*What to do*. Copy the part of the records that opens with the line containing "x1, x5, x2, x4, x6, x3" and closes with the line containing "What percentage is NOT represented by MAPE?", reproducing each line unchanged.
'''
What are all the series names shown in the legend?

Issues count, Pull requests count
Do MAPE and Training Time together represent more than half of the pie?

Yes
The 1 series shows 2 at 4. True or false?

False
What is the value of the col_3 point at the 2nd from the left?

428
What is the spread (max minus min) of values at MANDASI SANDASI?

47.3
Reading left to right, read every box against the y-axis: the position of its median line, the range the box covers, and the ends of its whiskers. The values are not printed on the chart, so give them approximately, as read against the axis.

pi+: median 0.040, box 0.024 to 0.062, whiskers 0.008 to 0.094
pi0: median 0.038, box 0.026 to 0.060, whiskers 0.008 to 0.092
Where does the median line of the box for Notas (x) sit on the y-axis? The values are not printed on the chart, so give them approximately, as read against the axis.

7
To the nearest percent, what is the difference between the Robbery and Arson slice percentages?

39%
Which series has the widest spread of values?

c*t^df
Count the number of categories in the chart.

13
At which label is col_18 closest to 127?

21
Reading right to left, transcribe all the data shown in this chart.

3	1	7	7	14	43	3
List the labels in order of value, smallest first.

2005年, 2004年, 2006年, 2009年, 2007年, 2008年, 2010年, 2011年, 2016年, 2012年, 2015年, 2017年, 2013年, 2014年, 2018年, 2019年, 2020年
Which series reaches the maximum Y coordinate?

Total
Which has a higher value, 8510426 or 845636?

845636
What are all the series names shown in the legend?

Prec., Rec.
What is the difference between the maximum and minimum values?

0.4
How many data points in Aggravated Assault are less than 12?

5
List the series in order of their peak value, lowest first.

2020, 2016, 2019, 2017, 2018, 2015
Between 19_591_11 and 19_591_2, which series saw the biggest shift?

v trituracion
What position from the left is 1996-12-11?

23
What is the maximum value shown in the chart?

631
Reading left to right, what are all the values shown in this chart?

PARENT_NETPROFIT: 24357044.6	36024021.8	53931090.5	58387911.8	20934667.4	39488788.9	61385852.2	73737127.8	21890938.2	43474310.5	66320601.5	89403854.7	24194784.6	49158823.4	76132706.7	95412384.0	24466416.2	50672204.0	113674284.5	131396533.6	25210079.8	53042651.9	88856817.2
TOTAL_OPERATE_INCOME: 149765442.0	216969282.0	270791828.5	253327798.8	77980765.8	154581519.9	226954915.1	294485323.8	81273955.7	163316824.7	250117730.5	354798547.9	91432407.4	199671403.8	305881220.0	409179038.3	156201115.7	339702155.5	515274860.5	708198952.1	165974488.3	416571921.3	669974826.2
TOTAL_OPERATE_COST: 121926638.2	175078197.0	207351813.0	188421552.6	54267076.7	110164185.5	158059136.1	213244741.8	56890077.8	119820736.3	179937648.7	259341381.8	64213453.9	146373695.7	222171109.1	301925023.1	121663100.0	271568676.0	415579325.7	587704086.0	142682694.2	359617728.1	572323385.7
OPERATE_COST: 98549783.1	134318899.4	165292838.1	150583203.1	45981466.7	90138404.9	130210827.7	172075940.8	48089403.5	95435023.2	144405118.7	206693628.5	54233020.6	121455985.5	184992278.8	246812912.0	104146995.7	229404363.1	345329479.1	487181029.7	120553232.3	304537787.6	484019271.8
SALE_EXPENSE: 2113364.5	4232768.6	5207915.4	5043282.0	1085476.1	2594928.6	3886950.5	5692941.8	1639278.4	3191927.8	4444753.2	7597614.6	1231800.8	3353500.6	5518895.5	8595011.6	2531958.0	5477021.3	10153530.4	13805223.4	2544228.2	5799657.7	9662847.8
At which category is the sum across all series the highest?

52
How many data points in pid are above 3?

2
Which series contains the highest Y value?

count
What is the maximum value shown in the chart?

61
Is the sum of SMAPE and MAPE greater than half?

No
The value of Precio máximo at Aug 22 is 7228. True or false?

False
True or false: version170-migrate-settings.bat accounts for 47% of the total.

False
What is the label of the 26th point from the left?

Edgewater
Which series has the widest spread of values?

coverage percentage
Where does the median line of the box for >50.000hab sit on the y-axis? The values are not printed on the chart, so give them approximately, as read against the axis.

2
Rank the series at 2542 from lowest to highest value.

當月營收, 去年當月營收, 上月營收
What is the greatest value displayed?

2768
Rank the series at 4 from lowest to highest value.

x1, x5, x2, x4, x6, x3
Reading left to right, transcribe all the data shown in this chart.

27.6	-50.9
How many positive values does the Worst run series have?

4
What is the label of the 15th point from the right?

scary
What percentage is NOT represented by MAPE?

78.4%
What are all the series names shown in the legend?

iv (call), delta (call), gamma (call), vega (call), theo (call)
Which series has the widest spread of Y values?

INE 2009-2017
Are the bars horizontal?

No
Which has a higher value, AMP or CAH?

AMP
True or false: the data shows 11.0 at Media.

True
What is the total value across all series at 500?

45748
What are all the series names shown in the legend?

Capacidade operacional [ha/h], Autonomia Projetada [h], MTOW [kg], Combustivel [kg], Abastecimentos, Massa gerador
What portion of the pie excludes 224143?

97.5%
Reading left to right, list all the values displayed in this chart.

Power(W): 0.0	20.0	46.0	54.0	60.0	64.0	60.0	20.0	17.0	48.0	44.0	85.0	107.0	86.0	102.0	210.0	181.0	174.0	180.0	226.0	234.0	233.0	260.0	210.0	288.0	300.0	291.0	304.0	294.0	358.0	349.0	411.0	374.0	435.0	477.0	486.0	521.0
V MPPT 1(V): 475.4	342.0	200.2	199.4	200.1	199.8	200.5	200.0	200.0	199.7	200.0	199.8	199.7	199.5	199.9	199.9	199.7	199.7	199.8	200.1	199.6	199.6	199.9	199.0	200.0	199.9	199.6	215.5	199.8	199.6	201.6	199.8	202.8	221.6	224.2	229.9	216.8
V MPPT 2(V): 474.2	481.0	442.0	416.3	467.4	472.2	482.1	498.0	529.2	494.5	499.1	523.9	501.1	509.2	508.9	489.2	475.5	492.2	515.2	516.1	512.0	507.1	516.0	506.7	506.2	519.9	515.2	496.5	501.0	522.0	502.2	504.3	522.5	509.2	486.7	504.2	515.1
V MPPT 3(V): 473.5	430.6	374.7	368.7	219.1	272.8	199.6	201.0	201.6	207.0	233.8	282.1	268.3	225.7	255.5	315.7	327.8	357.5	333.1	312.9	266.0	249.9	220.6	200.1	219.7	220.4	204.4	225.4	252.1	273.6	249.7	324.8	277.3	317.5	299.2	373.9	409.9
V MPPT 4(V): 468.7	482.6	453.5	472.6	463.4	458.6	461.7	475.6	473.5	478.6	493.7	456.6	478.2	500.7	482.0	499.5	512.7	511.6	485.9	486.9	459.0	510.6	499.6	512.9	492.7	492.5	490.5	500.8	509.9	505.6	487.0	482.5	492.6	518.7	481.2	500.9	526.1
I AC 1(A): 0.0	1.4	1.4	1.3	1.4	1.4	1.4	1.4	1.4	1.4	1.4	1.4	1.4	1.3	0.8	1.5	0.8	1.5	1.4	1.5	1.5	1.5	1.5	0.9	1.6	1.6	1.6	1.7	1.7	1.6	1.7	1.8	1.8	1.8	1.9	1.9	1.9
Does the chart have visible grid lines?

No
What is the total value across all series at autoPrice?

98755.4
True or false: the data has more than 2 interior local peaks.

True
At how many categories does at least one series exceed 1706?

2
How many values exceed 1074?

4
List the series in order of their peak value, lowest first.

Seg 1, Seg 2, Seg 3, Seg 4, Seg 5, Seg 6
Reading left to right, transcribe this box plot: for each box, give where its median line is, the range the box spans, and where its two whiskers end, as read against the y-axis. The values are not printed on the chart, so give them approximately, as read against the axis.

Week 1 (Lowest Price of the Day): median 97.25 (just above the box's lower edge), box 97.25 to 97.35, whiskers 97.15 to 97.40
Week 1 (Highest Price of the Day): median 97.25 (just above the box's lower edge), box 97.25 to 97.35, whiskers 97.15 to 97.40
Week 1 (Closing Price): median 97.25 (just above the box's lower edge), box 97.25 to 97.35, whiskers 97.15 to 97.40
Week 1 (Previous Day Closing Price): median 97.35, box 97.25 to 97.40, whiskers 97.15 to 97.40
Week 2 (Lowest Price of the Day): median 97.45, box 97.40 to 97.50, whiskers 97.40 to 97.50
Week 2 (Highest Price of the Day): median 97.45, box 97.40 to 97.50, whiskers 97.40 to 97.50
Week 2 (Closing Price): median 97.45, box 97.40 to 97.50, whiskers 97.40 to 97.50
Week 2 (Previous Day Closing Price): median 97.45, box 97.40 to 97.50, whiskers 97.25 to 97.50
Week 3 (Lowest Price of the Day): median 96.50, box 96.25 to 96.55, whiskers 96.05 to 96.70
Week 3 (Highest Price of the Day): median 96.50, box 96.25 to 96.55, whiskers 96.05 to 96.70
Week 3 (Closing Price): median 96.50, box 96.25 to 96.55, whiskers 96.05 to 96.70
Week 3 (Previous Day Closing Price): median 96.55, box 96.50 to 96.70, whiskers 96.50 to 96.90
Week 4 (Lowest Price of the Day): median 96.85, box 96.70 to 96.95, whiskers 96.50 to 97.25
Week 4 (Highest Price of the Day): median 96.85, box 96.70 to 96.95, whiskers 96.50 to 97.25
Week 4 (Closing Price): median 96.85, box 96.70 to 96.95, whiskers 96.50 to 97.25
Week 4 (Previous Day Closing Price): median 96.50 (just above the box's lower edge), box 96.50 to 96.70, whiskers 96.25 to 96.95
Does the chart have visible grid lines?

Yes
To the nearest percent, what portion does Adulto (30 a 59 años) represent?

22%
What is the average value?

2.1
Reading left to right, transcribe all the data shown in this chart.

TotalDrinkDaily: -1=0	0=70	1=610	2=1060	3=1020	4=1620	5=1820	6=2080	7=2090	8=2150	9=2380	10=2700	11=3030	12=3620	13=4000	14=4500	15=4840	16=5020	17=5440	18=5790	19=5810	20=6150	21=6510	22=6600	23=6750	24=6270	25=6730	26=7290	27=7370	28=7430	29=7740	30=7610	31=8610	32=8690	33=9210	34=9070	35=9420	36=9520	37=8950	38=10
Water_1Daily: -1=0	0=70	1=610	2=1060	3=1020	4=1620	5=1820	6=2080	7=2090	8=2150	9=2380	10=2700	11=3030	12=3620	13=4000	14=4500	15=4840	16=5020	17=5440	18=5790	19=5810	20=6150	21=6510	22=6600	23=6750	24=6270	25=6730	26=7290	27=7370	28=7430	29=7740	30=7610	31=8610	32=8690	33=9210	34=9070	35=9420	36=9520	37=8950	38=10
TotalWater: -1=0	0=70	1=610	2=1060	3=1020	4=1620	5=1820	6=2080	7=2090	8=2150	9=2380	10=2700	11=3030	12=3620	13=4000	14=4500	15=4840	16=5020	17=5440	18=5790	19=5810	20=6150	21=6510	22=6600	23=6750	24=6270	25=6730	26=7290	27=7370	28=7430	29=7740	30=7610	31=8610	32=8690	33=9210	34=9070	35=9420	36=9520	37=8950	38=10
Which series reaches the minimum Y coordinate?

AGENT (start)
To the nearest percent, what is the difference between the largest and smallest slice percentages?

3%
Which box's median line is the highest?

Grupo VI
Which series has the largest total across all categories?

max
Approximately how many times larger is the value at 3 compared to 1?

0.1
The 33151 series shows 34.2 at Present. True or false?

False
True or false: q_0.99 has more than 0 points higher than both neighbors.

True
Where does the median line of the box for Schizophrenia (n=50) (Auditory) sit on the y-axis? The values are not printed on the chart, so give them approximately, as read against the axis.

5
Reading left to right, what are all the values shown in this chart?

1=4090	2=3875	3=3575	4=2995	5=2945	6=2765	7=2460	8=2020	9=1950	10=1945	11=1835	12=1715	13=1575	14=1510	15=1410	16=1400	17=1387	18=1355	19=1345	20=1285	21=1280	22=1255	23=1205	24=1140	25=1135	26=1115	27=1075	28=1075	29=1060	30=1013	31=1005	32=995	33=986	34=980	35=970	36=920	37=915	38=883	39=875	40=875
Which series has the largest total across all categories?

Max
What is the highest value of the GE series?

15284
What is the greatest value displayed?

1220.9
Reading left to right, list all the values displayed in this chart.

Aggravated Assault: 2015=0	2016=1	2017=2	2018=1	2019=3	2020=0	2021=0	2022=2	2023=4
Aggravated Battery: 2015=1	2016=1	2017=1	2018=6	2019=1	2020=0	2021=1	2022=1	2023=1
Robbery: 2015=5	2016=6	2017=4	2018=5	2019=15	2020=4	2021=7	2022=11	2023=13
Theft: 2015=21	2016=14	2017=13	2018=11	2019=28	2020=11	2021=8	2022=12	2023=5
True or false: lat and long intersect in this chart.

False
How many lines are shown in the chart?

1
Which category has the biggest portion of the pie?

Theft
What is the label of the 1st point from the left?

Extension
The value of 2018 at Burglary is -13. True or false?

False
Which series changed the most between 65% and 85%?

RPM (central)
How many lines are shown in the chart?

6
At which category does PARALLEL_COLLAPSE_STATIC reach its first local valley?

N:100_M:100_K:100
'''
*Response box*.
x1, x5, x2, x4, x6, x3
Reading left to right, transcribe all the data shown in this chart.

27.6	-50.9
How many positive values does the Worst run series have?

4
What is the label of the 15th point from the right?

scary
What percentage is NOT represented by MAPE?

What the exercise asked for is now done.